Although relatively unknown outside Silicon Valley, SVB was among the 20 largest U.S. commercial banks with $209 billion in total assets at the end of last year, according to the FDIC.
It is the largest lender to fail since the bankruptcy of Washington Mutual in 2008.
The bank has partnered with nearly half of all technology and healthcare companies in the United States, many of which have withdrawn deposits from the bank.
Mike Mayo, Wells Fargo’s senior banking analyst, said the SVB crisis may be an “idiosyncratic situation.”

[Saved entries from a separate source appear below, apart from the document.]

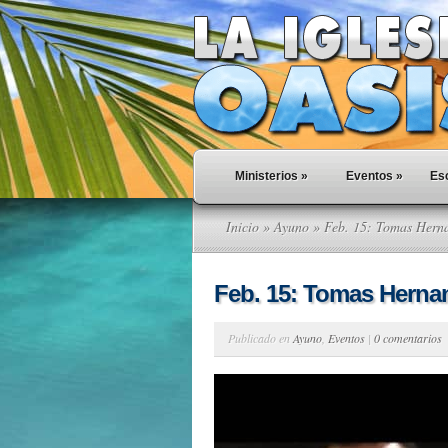
Ministerios
»
Eventos
»
Esc
Inicio
»
Ayuno
» Feb. 15: Tomas Hern
Feb. 15: Tomas Herna
Publicado en
Ayuno
,
Eventos
|
0 comentarios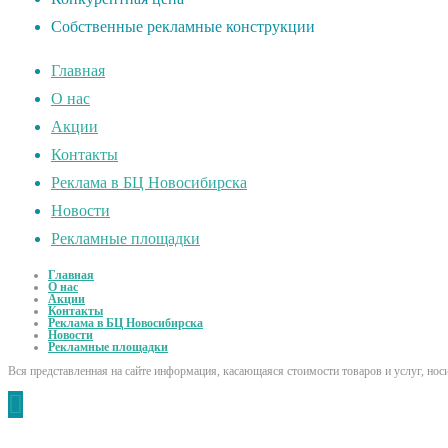
Собственные рекламные конструкции
Главная
О нас
Акции
Контакты
Реклама в БЦ Новосибирска
Новости
Рекламные площадки
Главная
О нас
Акции
Контакты
Реклама в БЦ Новосибирска
Новости
Рекламные площадки
Вся представленная на сайте информация, касающаяся стоимости товаров и услуг, но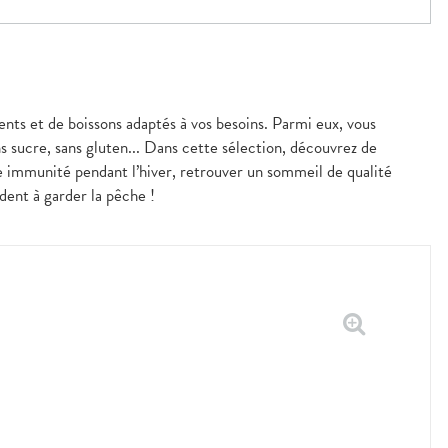
nts et de boissons adaptés à vos besoins. Parmi eux, vous
s sucre, sans gluten... Dans cette sélection, découvrez de
e immunité pendant l’hiver, retrouver un sommeil de qualité
dent à garder la pêche !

“It’s night and day against the global financial crisis of 15 years ago,” he told CNN’s Julia Chatterley on Friday. Back then, he said, “banks were taking excessive risks and people thought everything was fine. Now everyone is concerned, but underneath the surface banks are more resilient than they have been in a generation.”
Rising interest rates bite
SVB’s sudden drop reflects other risky bets that have been exposed in the market turmoil of the past year.
Crypto-focused lender Silvergate said on Wednesday it was winding down and liquidating the bank after it was hit financially by turmoil in digital assets. Signature Bank, another lender, was hit hard by the bank selloff, with shares plunging 30% before being halted on volatility on Friday.
“The institutional challenges facing SVB reflect a larger and more widespread systemic problem: the banking industry is sitting on a ton of low-yielding assets that, thanks to the last year of rate hikes, are now far below water — and sinking,” wrote Konrad Alt, co-founder of Klaros Group.
Alt estimated that rate hikes have “effectively wiped out approximately 28% of all capital in the banking industry by the end of 2022.”